> _Work request_: Of all the lines in the entries below, give again exactly those starting at the line containing "RECT 0.085000 1.655000" and ending at the line containing "RECT 1.875000 1.075000", both ends included, and no others.

*-*-*

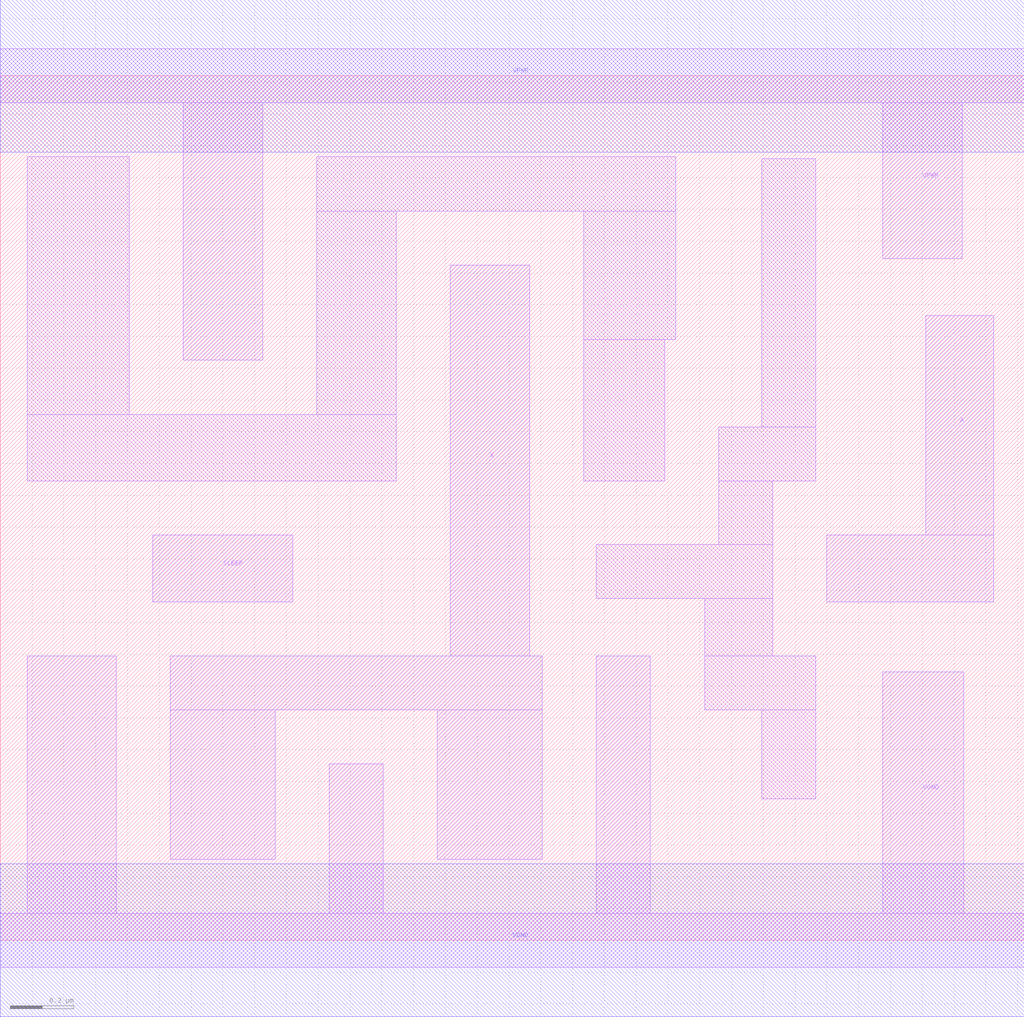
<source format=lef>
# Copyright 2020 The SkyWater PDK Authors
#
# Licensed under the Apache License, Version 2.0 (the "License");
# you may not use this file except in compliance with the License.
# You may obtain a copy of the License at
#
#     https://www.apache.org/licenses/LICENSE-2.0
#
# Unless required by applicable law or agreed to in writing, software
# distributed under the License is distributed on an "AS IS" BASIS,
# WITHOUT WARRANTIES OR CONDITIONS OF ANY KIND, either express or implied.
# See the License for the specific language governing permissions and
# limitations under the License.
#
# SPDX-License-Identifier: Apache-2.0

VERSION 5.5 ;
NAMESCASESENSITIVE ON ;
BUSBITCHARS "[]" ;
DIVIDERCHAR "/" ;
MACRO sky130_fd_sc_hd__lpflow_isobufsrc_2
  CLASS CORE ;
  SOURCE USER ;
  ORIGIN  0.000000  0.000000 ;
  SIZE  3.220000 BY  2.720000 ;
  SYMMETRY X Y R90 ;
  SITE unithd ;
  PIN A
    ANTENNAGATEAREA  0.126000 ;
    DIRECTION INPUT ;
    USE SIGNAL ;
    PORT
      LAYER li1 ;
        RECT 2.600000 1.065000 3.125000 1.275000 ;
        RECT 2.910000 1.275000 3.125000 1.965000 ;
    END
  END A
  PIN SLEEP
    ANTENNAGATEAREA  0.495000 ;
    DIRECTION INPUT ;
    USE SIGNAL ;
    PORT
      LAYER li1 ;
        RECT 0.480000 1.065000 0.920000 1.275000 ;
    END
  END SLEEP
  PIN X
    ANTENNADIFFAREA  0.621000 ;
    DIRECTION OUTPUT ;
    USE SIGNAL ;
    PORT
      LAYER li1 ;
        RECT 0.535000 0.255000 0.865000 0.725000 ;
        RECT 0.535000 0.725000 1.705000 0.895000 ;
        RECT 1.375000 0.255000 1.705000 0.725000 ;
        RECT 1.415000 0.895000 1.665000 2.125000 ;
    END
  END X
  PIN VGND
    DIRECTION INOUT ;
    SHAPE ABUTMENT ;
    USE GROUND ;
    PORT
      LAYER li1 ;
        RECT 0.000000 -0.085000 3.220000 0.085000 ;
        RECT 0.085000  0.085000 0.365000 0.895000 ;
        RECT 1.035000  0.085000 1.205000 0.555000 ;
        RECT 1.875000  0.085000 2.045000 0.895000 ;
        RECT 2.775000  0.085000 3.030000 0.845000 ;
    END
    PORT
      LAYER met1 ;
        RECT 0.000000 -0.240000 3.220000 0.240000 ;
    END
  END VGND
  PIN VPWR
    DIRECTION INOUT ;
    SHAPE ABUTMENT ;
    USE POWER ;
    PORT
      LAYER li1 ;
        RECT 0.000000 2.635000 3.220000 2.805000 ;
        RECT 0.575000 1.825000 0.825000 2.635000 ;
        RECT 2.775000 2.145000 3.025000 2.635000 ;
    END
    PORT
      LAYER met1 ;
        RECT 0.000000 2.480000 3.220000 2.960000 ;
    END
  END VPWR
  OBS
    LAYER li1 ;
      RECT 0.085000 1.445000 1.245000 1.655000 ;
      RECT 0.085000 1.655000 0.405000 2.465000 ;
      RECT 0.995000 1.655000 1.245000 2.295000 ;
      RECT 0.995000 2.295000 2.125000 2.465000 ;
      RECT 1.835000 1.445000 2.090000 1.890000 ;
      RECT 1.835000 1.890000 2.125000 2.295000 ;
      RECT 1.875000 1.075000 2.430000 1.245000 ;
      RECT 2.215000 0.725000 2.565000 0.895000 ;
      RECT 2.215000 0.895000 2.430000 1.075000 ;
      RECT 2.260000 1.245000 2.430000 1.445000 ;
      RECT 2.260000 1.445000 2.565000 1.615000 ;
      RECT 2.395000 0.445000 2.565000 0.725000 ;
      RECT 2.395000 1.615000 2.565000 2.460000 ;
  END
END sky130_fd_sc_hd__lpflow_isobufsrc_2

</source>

*-*-*

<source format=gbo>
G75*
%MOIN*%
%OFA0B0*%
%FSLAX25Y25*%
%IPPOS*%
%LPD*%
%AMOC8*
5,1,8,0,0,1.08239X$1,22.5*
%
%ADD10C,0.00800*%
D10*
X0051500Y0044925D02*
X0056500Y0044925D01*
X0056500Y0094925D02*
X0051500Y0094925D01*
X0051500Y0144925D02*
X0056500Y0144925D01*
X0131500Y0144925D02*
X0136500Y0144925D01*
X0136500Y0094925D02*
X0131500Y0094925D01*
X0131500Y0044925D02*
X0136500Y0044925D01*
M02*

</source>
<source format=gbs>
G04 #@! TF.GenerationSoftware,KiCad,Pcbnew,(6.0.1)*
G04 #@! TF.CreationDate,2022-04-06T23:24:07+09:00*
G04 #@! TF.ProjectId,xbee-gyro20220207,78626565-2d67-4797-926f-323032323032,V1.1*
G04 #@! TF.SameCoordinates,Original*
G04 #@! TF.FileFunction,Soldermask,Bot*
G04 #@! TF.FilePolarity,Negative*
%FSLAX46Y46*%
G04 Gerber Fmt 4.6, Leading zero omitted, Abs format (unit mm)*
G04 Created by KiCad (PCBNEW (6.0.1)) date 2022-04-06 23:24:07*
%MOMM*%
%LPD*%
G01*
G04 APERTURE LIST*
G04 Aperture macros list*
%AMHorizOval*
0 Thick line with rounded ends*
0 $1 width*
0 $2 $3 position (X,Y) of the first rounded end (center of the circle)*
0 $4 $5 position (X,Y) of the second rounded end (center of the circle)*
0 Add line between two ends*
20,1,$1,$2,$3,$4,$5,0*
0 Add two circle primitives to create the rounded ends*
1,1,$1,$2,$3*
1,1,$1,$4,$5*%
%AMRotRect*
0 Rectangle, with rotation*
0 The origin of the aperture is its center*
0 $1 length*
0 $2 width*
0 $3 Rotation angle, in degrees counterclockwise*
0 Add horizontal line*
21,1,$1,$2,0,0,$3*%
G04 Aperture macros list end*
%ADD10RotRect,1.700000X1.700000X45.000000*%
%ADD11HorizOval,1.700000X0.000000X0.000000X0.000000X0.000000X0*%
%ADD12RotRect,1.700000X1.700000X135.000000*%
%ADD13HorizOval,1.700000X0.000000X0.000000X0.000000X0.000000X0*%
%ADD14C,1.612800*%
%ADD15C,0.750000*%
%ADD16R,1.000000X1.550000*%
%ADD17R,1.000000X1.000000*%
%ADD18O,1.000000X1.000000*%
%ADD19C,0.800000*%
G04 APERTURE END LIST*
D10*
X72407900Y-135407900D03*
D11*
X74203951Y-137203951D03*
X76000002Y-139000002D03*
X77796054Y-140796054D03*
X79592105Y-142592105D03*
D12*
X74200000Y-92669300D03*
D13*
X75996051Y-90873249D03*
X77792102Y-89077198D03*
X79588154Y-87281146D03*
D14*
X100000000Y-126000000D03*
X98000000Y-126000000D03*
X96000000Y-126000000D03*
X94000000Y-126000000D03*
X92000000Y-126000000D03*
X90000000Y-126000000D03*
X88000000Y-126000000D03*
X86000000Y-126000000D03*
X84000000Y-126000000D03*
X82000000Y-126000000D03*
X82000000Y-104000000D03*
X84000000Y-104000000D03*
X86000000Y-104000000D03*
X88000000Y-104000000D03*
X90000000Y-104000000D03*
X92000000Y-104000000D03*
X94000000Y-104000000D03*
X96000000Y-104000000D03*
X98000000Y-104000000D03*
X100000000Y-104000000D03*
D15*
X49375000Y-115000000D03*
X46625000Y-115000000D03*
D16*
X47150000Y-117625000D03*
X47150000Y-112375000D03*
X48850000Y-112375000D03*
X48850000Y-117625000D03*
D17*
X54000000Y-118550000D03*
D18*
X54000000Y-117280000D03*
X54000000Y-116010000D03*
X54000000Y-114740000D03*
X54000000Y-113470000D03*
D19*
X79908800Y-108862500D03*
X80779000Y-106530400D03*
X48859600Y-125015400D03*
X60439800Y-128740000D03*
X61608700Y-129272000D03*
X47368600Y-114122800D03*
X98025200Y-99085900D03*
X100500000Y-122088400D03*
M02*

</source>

*-*-*

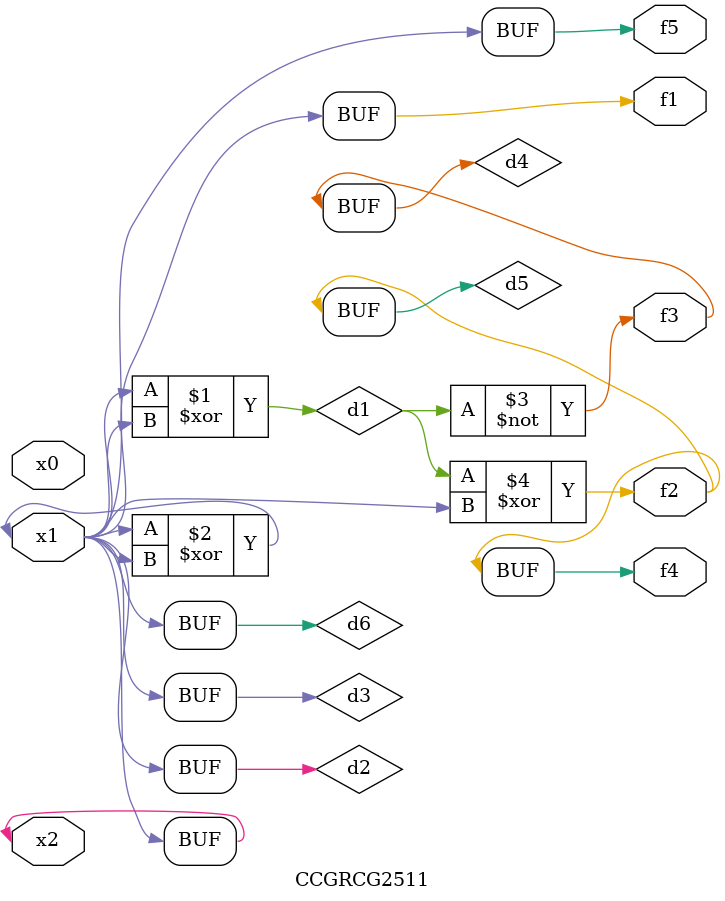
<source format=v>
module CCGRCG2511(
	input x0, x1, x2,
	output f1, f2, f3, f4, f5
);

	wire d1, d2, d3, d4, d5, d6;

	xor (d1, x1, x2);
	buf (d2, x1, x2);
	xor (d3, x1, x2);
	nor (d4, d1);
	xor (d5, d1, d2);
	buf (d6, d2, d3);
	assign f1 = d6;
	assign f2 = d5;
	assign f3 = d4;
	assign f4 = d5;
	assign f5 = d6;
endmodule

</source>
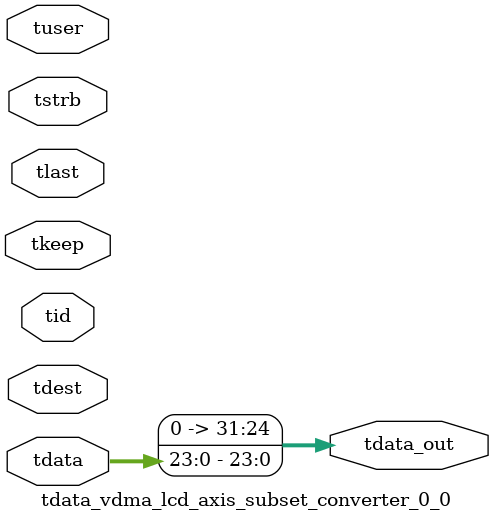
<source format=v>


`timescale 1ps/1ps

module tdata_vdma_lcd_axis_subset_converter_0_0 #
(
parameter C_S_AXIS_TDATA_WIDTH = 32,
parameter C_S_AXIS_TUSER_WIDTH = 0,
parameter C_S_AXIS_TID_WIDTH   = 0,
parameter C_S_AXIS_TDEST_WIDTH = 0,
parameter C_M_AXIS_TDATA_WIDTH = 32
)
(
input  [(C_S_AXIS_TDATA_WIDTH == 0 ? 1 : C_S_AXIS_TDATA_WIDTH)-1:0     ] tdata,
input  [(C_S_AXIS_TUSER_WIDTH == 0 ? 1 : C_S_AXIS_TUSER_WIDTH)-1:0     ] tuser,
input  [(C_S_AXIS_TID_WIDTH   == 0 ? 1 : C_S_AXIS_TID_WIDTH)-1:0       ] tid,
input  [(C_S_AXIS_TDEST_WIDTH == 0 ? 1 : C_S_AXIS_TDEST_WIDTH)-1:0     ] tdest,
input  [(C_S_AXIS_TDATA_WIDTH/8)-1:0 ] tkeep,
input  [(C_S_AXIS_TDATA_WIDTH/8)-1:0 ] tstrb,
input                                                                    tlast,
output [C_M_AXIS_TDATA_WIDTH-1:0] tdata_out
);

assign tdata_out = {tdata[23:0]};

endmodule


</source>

*-*-*

> _Exercise output_:
      RECT 0.085000 1.655000 0.405000 2.465000 ;
      RECT 0.995000 1.655000 1.245000 2.295000 ;
      RECT 0.995000 2.295000 2.125000 2.465000 ;
      RECT 1.835000 1.445000 2.090000 1.890000 ;
      RECT 1.835000 1.890000 2.125000 2.295000 ;
      RECT 1.875000 1.075000 2.430000 1.245000 ;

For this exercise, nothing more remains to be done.